• **Exercise brief**:
Straight copy, no pictures: transcribe each entry as it stands.

Collected data:
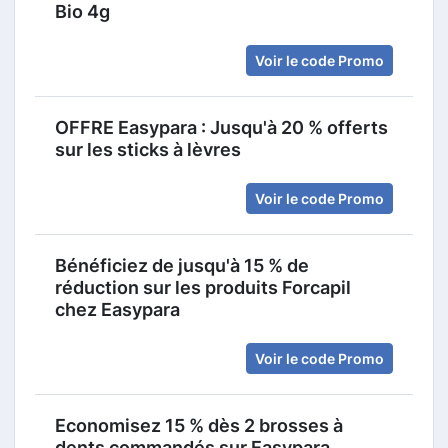
Bio 4g
Voir le code Promo
OFFRE Easypara : Jusqu'à 20 % offerts
sur les sticks à lèvres
Voir le code Promo
Bénéficiez de jusqu'à 15 % de
réduction sur les produits Forcapil
chez Easypara
Voir le code Promo
Economisez 15 % dès 2 brosses à
dents commandés sur Easypara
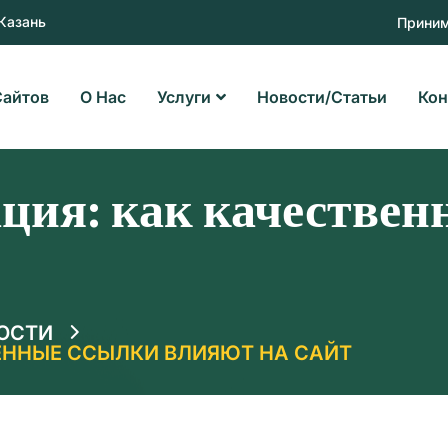
 Казань
Приним
Сайтов
О Нас
Услуги
Новости/статьи
Кон
ция: как качествен
ОСТИ
ЕННЫЕ ССЫЛКИ ВЛИЯЮТ НА САЙТ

• **Response to this exercise**:
Bio 4g
Voir le code Promo
OFFRE Easypara : Jusqu'à 20 % offerts
sur les sticks à lèvres
Voir le code Promo
Bénéficiez de jusqu'à 15 % de
réduction sur les produits Forcapil
chez Easypara
Voir le code Promo
Economisez 15 % dès 2 brosses à
dents commandés sur Easypara
 Казань
Приним
Сайтов
О Нас
Услуги
Новости/статьи
Кон
ция: как качествен
ОСТИ
ЕННЫЕ ССЫЛКИ ВЛИЯЮТ НА САЙТ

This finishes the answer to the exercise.